Right about the time Juneau’s city government and schools announced they were shutting down Wednesday due to the blizzard, about 20 Alaska residents with disabilities and advocates on their behalf were making their way by wheelchair and on foot through deep snow to the Alaska State Capitol for what’s become an annual rally seeking support so they can stand up for themselves.
“We’re better than the post office,” said Kim Champney, executive director of the Alaska Association on Developmental Disabilities, speaking to the resolve of participants who resisted calling off the gathering due to weather.
But the rally participants and many who were unable to attend are facing more than just the hardship of a one-day snowstorm. Organizers said the shortcomings in services are largely financial, much of it related to the state’s Intellectual & Developmental Disabilities Unit, which is facing a backlog due both to a lack of services and problems with Medicaid waivers for eligible residents seeking those services.
”The rates aren’t high enough, we don’t have enough providers, we don’t have enough direct support professionals and there are people that have been waiting for months,” Rep.
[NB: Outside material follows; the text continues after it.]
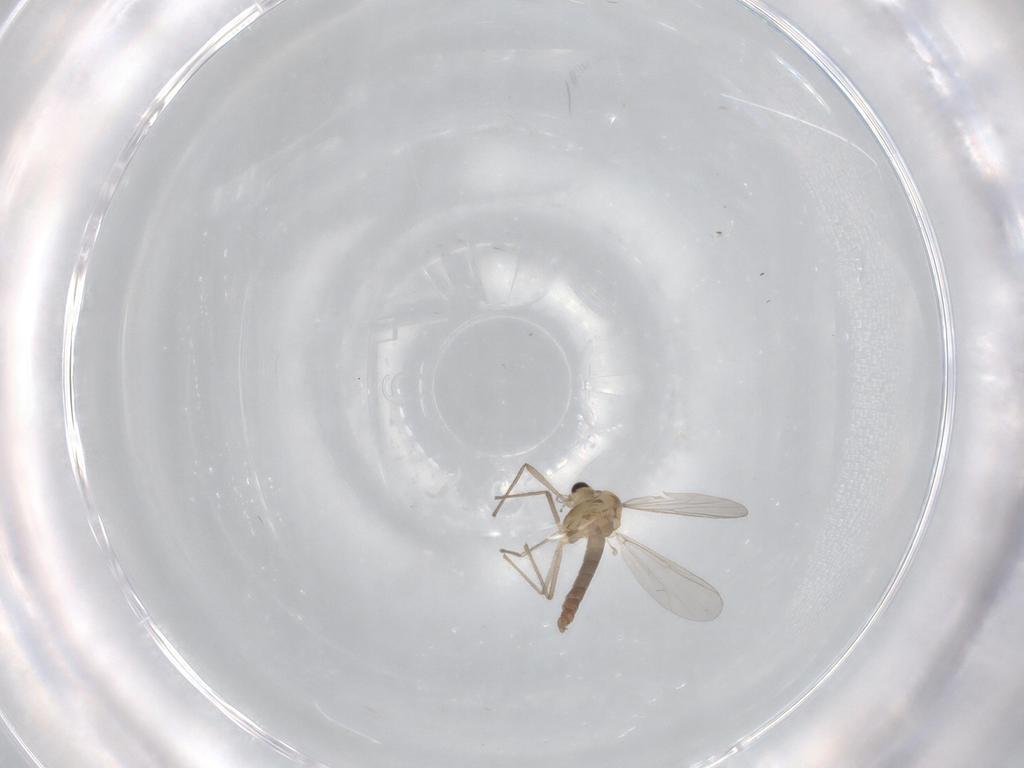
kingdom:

Genevieve Mina, an Anchorage Democrat whose immediate family members all work in the health care industry, told the rally participants. “The average wait list on the IDD is 56 months and that’s unacceptable.”
Among the rally participant’s goals is a budget increase of about $650,000 for the state Division of Senior and Disabilities Services to fund the first year of a five-year plan to add enough staff and resources to address the lengthy wait list, said Michele Girault, board president of the Key Coalition of Alaska, a statewide nonprofit group that advocates for community-based services.
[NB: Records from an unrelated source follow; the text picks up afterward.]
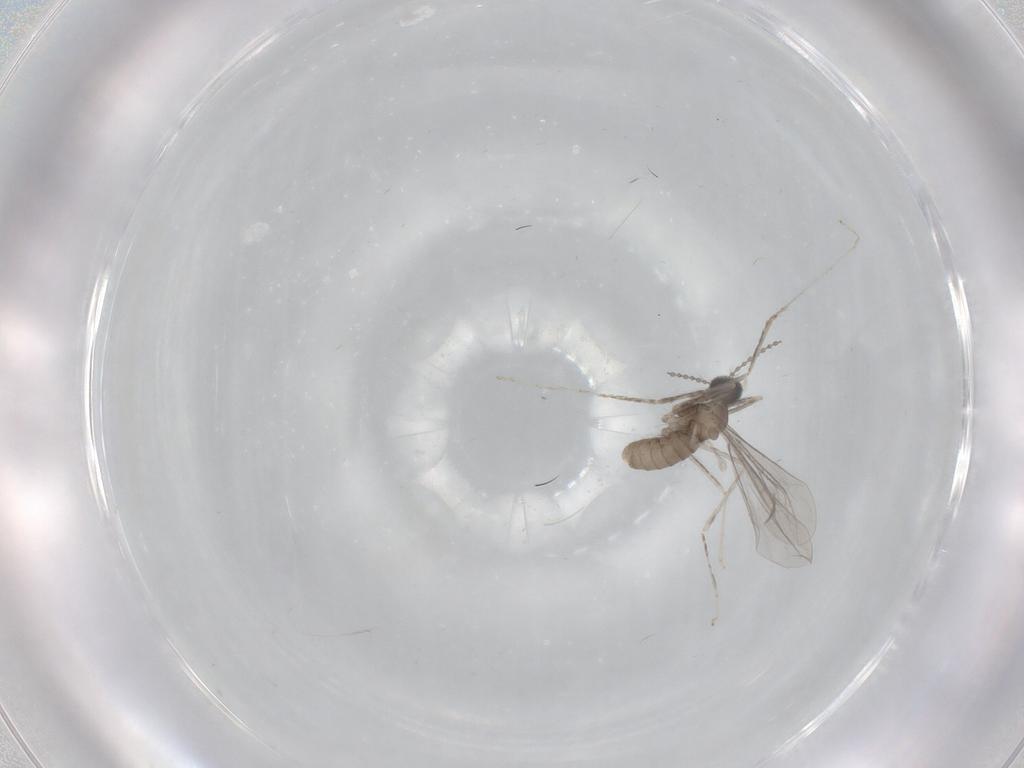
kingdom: Animalia
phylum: Arthropoda
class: Insecta
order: Diptera
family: Cecidomyiidae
There are also flaws in determining Medicaid reimbursement rates, which currently are far below the cost of providing services and contribute to workforce shortages, according to Key Coalition officials.
Also addressing the rally participants was state Rep. Andi Story, a Juneau Democrat, who said people “deserve the right to live as independently as possible.”
“I appreciate your voices, standing up for those who couldn’t come here today,” she said. “We’ve all had many inspiring conversations and I just want to thank our family members, how we all come together and support one another. I know home and community-based services are just critically important and I hope this Legislature can come through with an increase this year, and let’s continue to stand together, to speak up and to support one another.”